6. The Dark Knight - Lately I've been talking about what's wrong with this film because it is being heralded as one of the best films ever by so many fanboys, but even though I'm tempted to down it these days, I can't help but admit it was one of the most entertaining films I've ever seen, even if it is too long and Bale sounds stupid at times ("I'm not wearing hockey pads!!!"). Ledger is great in it and it really is a compelling crime drama coupled with the fact that it is a comic book movie.

5. Frost/Nixon - To save space, just refer to my review on this site for reasons why this is on the list. I will mention that I probably like this more than most because of my unhealthy interest in all things Nixon.

4. Australia - It bombed and most critics thought it was two movies in one that lacked focus, but I thought this was a great epic in the vein of David Lean. This film is worthy of being compared to such epics as Lawrence of Arabia as far as I'm concerned. It features characters that are likable, a story that spans a number of interesting issues (war, racism, love, etc.), and some beautiful visuals. Baz Luhrman is known for his visual style and he put a lot of work into making one of the best looking films of the year. So ignore the critics and decide for yourself whether this old-fashioned epic is a good film or if it's an overlong jumbled mess. It's out on DVD this Tuesday. (Note: I originally planned to have this at number 10 and possibly not even on the list, but that was mainly because it had been so long since I watched it. Upon reflection I realized just how much I enjoyed this film.)

3. In Bruges - The crime dramedy features three hilarious performances from Colin Farrell, Brendan Gleeson, and Ralph Fiennes. They all work so well together and they deliver the hilarious dialogue in such a way that they make it their own. I can't think of anything bad to say about this film. A great, beautiful setting, perfectly cast, hilarious, shocking, and even a little depressing here and there.

2. The Curious Case of Benjamin Button - I loved this dream-like movie because David Fincher created a world all with this one. Not many movies do that these days and this one really stuck with me. And the effects are great and Pitt shines through them at times. Blanchett also gives a strong performance that should have been nominated (though I had a hard time understanding her in the old age scenes). It's been criticized for being too much like Forrest Gump, but what is truly original these days? If it's entertaining and it has style, then I don't care if the story is similar to something else.
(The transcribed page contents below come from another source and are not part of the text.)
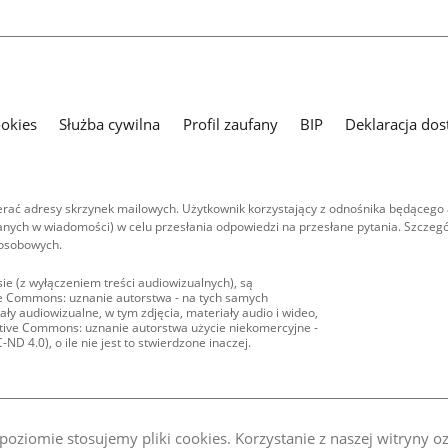
ookies
Służba cywilna
Profil zaufany
BIP
Deklaracja dos
ać adresy skrzynek mailowych. Użytkownik korzystający z odnośnika będącego 
nych w wiadomości) w celu przesłania odpowiedzi na przesłane pytania. Szczegó
 osobowych.
ie (z wyłączeniem treści audiowizualnych), są
ive Commons: uznanie autorstwa - na tych samych
ły audiowizualne, w tym zdjęcia, materiały audio i wideo,
eative Commons: uznanie autorstwa użycie niekomercyjne -
D 4.0), o ile nie jest to stwierdzone inaczej.
oziomie stosujemy pliki cookies. Korzystanie z naszej witryny 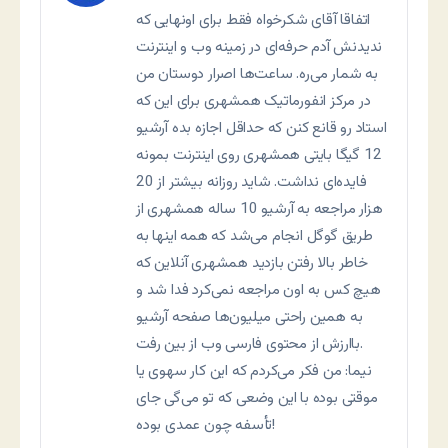
اتفاقا آقای شکرخواه فقط برای اونهایی که
ندیدنش آدم حرفه‌ای در زمینه وب و اینترنت
به شمار می‌ره. ساعت‌ها اصرار دوستان من
در مرکز انفورماتیک همشهری برای این که
استاد رو قانع کنن که حداقل اجازه بده آرشیو
12 گیگا بایتی همشهری روی اینترنت بمونه
فایده‌ای نداشت. شاید روزانه بیشتر از 20
هزار مراجعه به آرشیو 10 ساله همشهری از
طریق گوگل انجام می‌شد که همه اینها به
خاطر بالا رفتن بازدید همشهری آنلاین که
هیچ کس به اون مراجعه نمی‌کرد فدا شد و
به همین راحتی میلیون‌ها صفحه آرشیو
باارزش از محتوی فارسی وب از بین رفت.
نيما: من فکر می‌کردم که اين کار سهوی يا
موقتی بوده با اين وضعی که تو می‌گی جای
تأسفه چون عمدی بوده!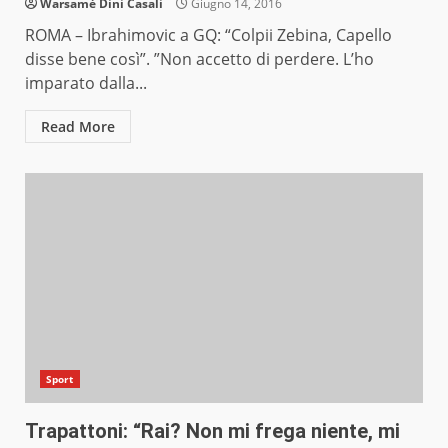
Warsamé Dini Casali
Giugno 14, 2016
ROMA – Ibrahimovic a GQ: “Colpii Zebina, Capello
disse bene così”. ”Non accetto di perdere. L’ho
imparato dalla...
Read More
Sport
Trapattoni: “Rai? Non mi frega niente, mi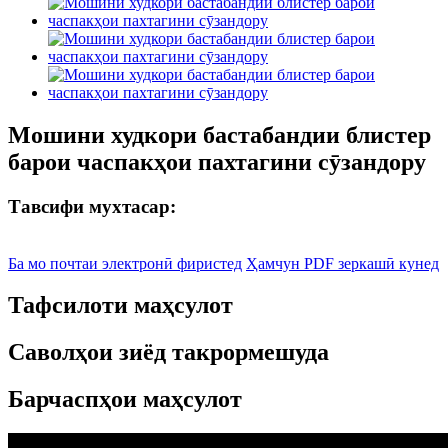
Мошини худкори бастабандии блистер
барои часпакҳои пахтагини сӯзандору
Тавсифи мухтасар:
Ба мо почтаи электронӣ фиристед
Ҳамчун PDF зеркашӣ кунед
Тафсилоти маҳсулот
Саволҳои зиёд такрормешуда
Барчаспҳои маҳсулот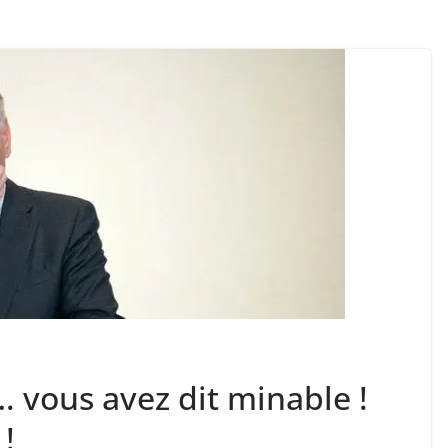
 vous avez dit minable !
!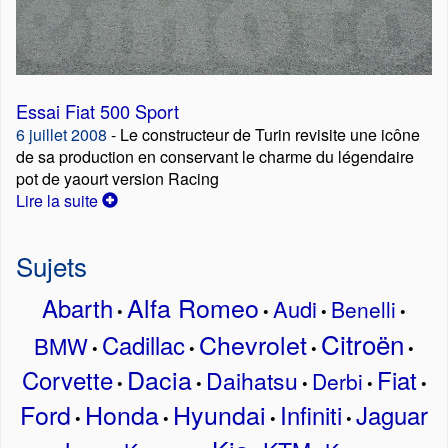
Essai Fiat 500 Sport
6 juillet 2008
- Le constructeur de Turin revisite une icône
de sa production en conservant le charme du légendaire
pot de yaourt version Racing
Lire la suite
Sujets
Alfa Romeo
Abarth
Audi
Benelli
•
•
•
•
Citroën
Chevrolet
Cadillac
BMW
•
•
•
•
Dacia
Corvette
Fiat
Daihatsu
Derbi
•
•
•
•
•
Ford
Honda
Hyundai
Infiniti
Jaguar
•
•
•
•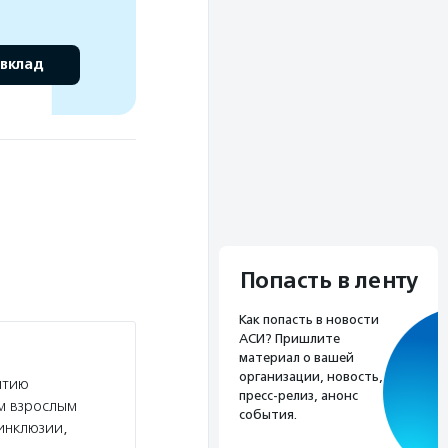
 вклад
Попасть в ленту
Как попасть в новости
АСИ? Пришлите
материал о вашей
организации, новость,
итию
пресс-релиз, анонс
м взрослым
события.
инклюзии,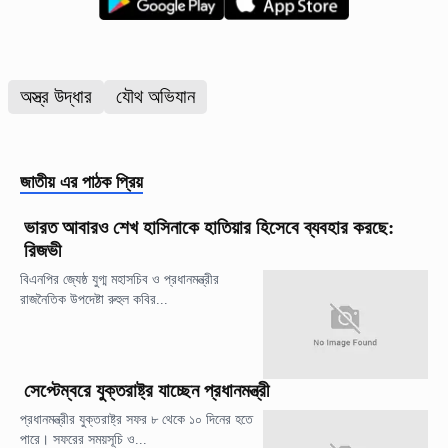
অস্ত্র উদ্ধার
যৌথ অভিযান
জাতীয়
এর পাঠক প্রিয়
ভারত আবারও শেখ হাসিনাকে হাতিয়ার হিসেবে ব্যবহার করছে:
রিজভী
বিএনপির জ্যেষ্ঠ যুগ্ম মহাসচিব ও প্রধানমন্ত্রীর
রাজনৈতিক উপদেষ্টা রুহুল কবির...
সেপ্টেম্বরে যুক্তরাষ্ট্র যাচ্ছেন প্রধানমন্ত্রী
প্রধানমন্ত্রীর যুক্তরাষ্ট্র সফর ৮ থেকে ১০ দিনের হতে
পারে। সফরের সময়সূচি ও...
1. The Wrestler - Once again, just refer to my past post for a full review of this. Great direction, compelling chracters and story, some awesome wrestling scenes, and an amazing performance from Mickey Rourke. This film worked on all levels for me and I think in the coming years people will look back and ask how this wasn't even nominated for Best Picture and how, did the Academy not give the acting award to Rourke? The best thing to do is ignore the Academy and enjoy the film.

Next: Choke and Australia on DVD midweek, then Watchmen for next Sunday. I'll have a lot to say about this so I'm keeping it to just one movie on Sunday, especially since I'll be watching it on IMAX, which I haven't seen yet, so I'll have a bit to say about that as well.


  1. Humanity? The blind lead the blind all over the place in this movie, in halting conga lines that are meant to symbolize our interdependence on one another. The movie’s ragtag group of archetypes may be lucky, as one of them remarks, to have “a leader with vision” who can forage and fight for a hunk of forgotten salami, but the scope of that vision appears to be as limited as ever. Is the American Dream that hunk of salami in which we are all fighting for?

    P.S. I believe that "Flash Of Genius" should have cracked the top ten.
    -Tad Jorele-

  2. 2008 was a great year for comedies. I believe I like Zack and Miri more than pineapple express. It definitely has to do with direction. I would never give Kevin Smith a "genius" title that is thrown around way too much these days. But he really does have his own style and has came a long way since clerks. His attention to detail gets me - there is a certain gross out scene in Zack and Miri that actually has pieces of corn in it. Genius!